In operation, as best illustrated in FIGS. 5, the filter cover 20 creates a multi-directional or another directional flow of intake air in fluid communication with the air intake filter 45 through inlet opening 26 to deflect airborne particles 1. During operation of the heating unit 10, the longitudinal forced air with particulates 1 enters from inlet end 12 of the heating unit 10 and travels in longitudinal first direction D1 to outlet end 14 of the heating unit 10. The forced or carried particulates 1 contact or deflect around the outer surface 22a of the end plate 22 and generally move outwardly beyond the flange 24. Particulates 1 then may travel along or outside the outer surface 24a of the longitudinal flange 24 until the particulates 1 continue downstream past the inlet opening 26. In this manner, particulates 1 are prevented from entering the inlet opening 26 of the filter cover 20. Therefore, particles 1 pulled into the inlet end 12 and carried by the longitudinal forced air along the longitudinal axis A in the longitudinal first direction D1 have a tendency to continue downstream to the outlet end 14 instead of flowing against the direction of forced air around the free end 24b of the flange 24 and back into the inlet opening 26 or radial gap 32.
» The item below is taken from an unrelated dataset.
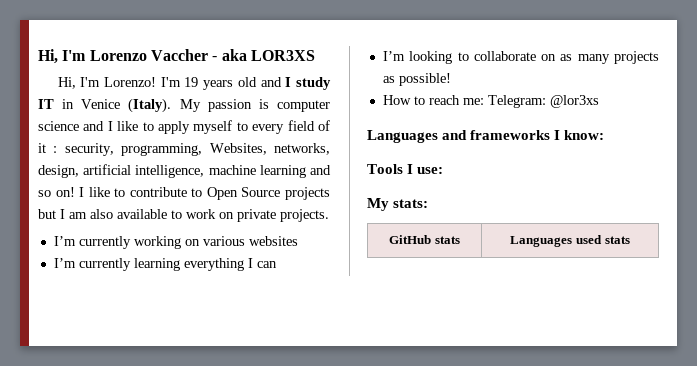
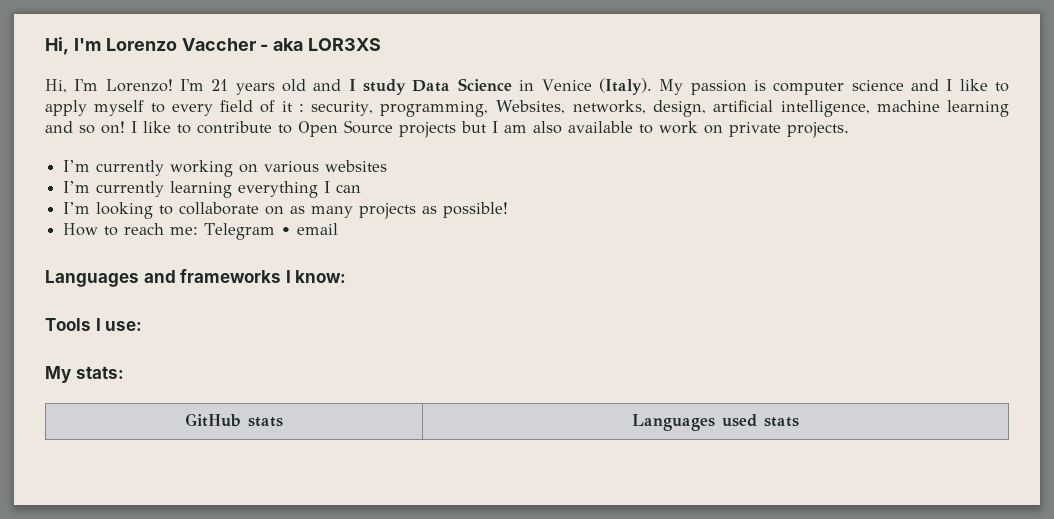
[184,77,199,87] 19 -> [211,79,229,91] 21
[38,99,54,109] IT -> [412,78,512,92] Data Science
[487,95,599,108] Telegram: @lor3xs -> [204,223,339,240] Telegram • email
As shown in FIGS. 4 and 5 the inlet opening 26 of the filter cover 20 faces downstream, intake air flow travels at least in an upstream or first directional flow of air F1 upon entering the inlet opening 26, opposite to the forced longitudinal air flow in the longitudinal first direction D1. Subsequently, the intake air flow continues to travel through the radial gap 32 before redirecting in a radially inward direction or second directional flow of air F2, transverse to the longitudinal axis A, into the axial gap 31. The air intake flow continues from the axial gap 31 downstream into the filter opening 42 containing the air intake filter 45.
Although the air intake flow may travel in one or more directions dissimilar to the longitudinal first direction D1, it merely represents one embodiment, and it is to be understood that there are a variety of constructions, quantities, shapes, sizes, and orientations of the filter cover 20, alone or in combination with the air compressor 40, that may be used and still be within the scope of the embodiments to deflect or redirect air flow into the filter.
It is understood that while certain embodiments of the invention have been illustrated and described, it is not limited thereto except insofar as such limitations are included in the following claims and allowable functional equivalents thereof.